* [EXERCISE DESCRIPTION]
Copy every line of the records below verbatim.

--- DATA TO PROCESS Enclosed Below ---

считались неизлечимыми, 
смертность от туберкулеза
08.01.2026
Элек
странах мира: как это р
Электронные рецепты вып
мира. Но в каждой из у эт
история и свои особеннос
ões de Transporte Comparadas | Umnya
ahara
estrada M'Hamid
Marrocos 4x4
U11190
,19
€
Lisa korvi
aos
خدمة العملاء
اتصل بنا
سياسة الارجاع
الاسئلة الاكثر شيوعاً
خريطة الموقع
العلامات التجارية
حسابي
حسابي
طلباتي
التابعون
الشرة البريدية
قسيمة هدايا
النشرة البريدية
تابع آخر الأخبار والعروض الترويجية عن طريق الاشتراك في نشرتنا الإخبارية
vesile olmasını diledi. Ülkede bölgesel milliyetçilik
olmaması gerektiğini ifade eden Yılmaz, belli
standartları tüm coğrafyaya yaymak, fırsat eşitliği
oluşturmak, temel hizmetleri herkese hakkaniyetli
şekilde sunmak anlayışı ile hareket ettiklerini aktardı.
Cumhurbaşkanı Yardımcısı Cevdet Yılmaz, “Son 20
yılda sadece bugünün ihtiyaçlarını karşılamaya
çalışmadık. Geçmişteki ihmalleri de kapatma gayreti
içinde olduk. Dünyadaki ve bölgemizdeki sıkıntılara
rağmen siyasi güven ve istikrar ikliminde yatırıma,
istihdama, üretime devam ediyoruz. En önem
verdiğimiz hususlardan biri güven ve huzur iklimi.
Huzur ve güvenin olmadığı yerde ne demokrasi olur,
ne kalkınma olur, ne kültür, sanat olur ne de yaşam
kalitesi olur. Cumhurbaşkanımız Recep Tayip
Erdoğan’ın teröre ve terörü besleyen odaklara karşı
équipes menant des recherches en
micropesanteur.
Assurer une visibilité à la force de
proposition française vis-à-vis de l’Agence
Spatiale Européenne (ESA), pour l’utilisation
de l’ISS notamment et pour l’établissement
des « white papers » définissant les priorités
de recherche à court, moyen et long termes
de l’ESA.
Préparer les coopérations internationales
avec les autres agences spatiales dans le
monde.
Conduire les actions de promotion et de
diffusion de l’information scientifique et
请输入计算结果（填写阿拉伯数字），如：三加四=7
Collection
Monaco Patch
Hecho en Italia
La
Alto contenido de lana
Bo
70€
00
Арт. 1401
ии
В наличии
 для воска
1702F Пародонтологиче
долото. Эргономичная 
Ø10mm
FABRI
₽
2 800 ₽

--- End of Enclosed DATA TO PROCESS ---

* [RESPONSE BELOW]
считались неизлечимыми, 
смертность от туберкулеза
08.01.2026
Элек
странах мира: как это р
Электронные рецепты вып
мира. Но в каждой из у эт
история и свои особеннос
ões de Transporte Comparadas | Umnya
ahara
estrada M'Hamid
Marrocos 4x4
U11190
,19
€
Lisa korvi
aos
خدمة العملاء
اتصل بنا
سياسة الارجاع
الاسئلة الاكثر شيوعاً
خريطة الموقع
العلامات التجارية
حسابي
حسابي
طلباتي
التابعون
الشرة البريدية
قسيمة هدايا
النشرة البريدية
تابع آخر الأخبار والعروض الترويجية عن طريق الاشتراك في نشرتنا الإخبارية
vesile olmasını diledi. Ülkede bölgesel milliyetçilik
olmaması gerektiğini ifade eden Yılmaz, belli
standartları tüm coğrafyaya yaymak, fırsat eşitliği
oluşturmak, temel hizmetleri herkese hakkaniyetli
şekilde sunmak anlayışı ile hareket ettiklerini aktardı.
Cumhurbaşkanı Yardımcısı Cevdet Yılmaz, “Son 20
yılda sadece bugünün ihtiyaçlarını karşılamaya
çalışmadık. Geçmişteki ihmalleri de kapatma gayreti
içinde olduk. Dünyadaki ve bölgemizdeki sıkıntılara
rağmen siyasi güven ve istikrar ikliminde yatırıma,
istihdama, üretime devam ediyoruz. En önem
verdiğimiz hususlardan biri güven ve huzur iklimi.
Huzur ve güvenin olmadığı yerde ne demokrasi olur,
ne kalkınma olur, ne kültür, sanat olur ne de yaşam
kalitesi olur. Cumhurbaşkanımız Recep Tayip
Erdoğan’ın teröre ve terörü besleyen odaklara karşı
équipes menant des recherches en
micropesanteur.
Assurer une visibilité à la force de
proposition française vis-à-vis de l’Agence
Spatiale Européenne (ESA), pour l’utilisation
de l’ISS notamment et pour l’établissement
des « white papers » définissant les priorités
de recherche à court, moyen et long termes
de l’ESA.
Préparer les coopérations internationales
avec les autres agences spatiales dans le
monde.
Conduire les actions de promotion et de
diffusion de l’information scientifique et
请输入计算结果（填写阿拉伯数字），如：三加四=7
Collection
Monaco Patch
Hecho en Italia
La
Alto contenido de lana
Bo
70€
00
Арт. 1401
ии
В наличии
 для воска
1702F Пародонтологиче
долото. Эргономичная 
Ø10mm
FABRI
₽
2 800 ₽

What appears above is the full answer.